Input data >>
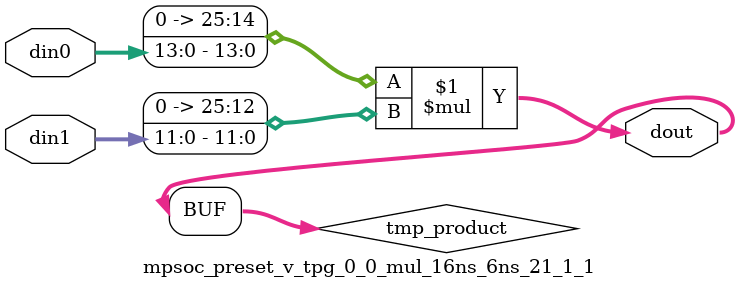
<source format=v>

`timescale 1 ns / 1 ps

  module mpsoc_preset_v_tpg_0_0_mul_16ns_6ns_21_1_1(din0, din1, dout);
parameter ID = 1;
parameter NUM_STAGE = 0;
parameter din0_WIDTH = 14;
parameter din1_WIDTH = 12;
parameter dout_WIDTH = 26;

input [din0_WIDTH - 1 : 0] din0; 
input [din1_WIDTH - 1 : 0] din1; 
output [dout_WIDTH - 1 : 0] dout;

wire signed [dout_WIDTH - 1 : 0] tmp_product;










assign tmp_product = $signed({1'b0, din0}) * $signed({1'b0, din1});











assign dout = tmp_product;







endmodule

</source>
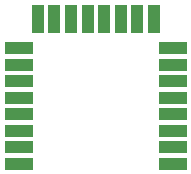
<source format=gbp>
G04 Layer_Color=128*
%FSLAX25Y25*%
%MOIN*%
G70*
G01*
G75*
%ADD40R,0.09646X0.03937*%
%ADD41R,0.03937X0.09646*%
D40*
X119500Y117000D02*
D03*
Y122512D02*
D03*
Y128024D02*
D03*
Y133535D02*
D03*
Y139047D02*
D03*
Y144559D02*
D03*
Y150071D02*
D03*
Y155583D02*
D03*
X170681D02*
D03*
Y150071D02*
D03*
Y144559D02*
D03*
Y139047D02*
D03*
Y133535D02*
D03*
Y128024D02*
D03*
Y122512D02*
D03*
Y117000D02*
D03*
D41*
X125799Y165425D02*
D03*
X131311D02*
D03*
X136823D02*
D03*
X142335D02*
D03*
X153358D02*
D03*
X158870D02*
D03*
X164382D02*
D03*
X147846D02*
D03*
M02*

</source>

To-do item >> Send back exactly the lines from the line with "X142335D02*" through the end of the records.

Solution to the exercise >>
X142335D02*
D03*
X153358D02*
D03*
X158870D02*
D03*
X164382D02*
D03*
X147846D02*
D03*
M02*

</source>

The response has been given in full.